Are you sure? The "whole JS ecosystem" you're aware of is likely to be the trendy (e.g. NodeJS+NPM) one*, which bears indicators at just about every turn that many/most of the folks working in it don't actually like the language themselves which results in lots of their energy being spent trying to fight with it which in turn produces the sorts of things that I'm guessing you like least. (For example: `package.json` is a tastemakers' invention and didn't appear anywhere in the spec.) This gives a skewed impression of what JS really even is; the dominant culture you see on GitHub is not the inevitable outcome of settling on a decision to standardize on JS.

(This isn't to say that the suggestion from the original comment you're replying to was a realistic/reasonable one in context.)

* in other words, not the "whole" JS ecosystem—you probably aren't looking at use of JS in, say, Gnome for example

> I don't understand why Flutter's creators are so seemingly religious about Dart

I think Dart's history might be relevant here. Flutter was unveiled at a 2015 Dart programmer conference (https://www.youtube.com/watch?v=PnIWl33YMwA) and it was originally called Sky. Dart doesn't exist because of Flutter, it's the other way around.

Dart was originally intended to be a replacement for Javascript back in 2011, but it utterly failed to gain any adoption because about a year later in 2012, Typescript came out. Typescript being a superset of JavaScript I think completely destroyed any chance Dart could catch on for its original web development goals, since you didn't have to dump JS entirely, just rename .js to .ts and gradually start type-hinting code. Even within Google, they abandoned Dart for Angular and went all in with Typescript.

In a way it's refreshing to see Google re-tool an existing language, rather than invent a whole new langauge for cross platform app development, seeing how often as a company, they kill off projects quickly and start whole new ones.

I don't think it's necessarily an error to reimplement widgets, with a caveat — the reimplementations need to be good. Really good, at least as good as native widgets and preferably better. An example of this is Sublime Text/Merge, which feel excellent despite being built with a bespoke UI framework.

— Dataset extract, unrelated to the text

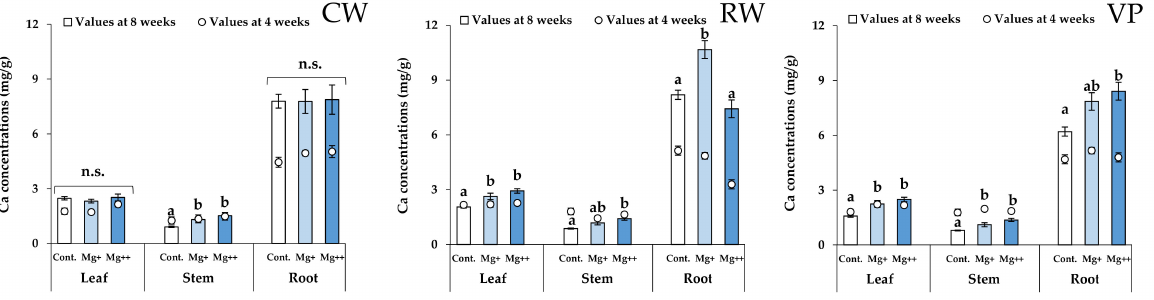
Figure 4. Ca concentrations of leaf, stem, and root in each treatment group and each cultivar at 4 (scatter plots) and 8 weeks (bar graph). Data are means ± SE. Significant differences among means are indicated by different letters. n.s. represents no significant differences among the treatment groups.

This rarely happens though, and I wonder if it may have to do with the limitations of the technologies often chosen to do the implementing with, or if it's more of a philosophical thing with the projects in question not holding themselves to high enough of a bar.

> I find the uncanny valley of pretend native controls a very uncomfortable place to be

Me too, and I’m surprised how okay with it people seem to be. What are the odds that Google to continue to support the latest platform UI changes? What about five years from now? How much effort is it to get good accessibility support vs native controls, and how likely are developers to do that?

The whole approach seems wholly dependent on Google continuing to give a shit, and as we’re all aware they don’t have the best track record there.

Someday maybe they can switch the embedding shells to not draw but instantiate the native controls. That'll be really game changer.

This attempt to draw every single control is too much effort with apparent inconsistencies.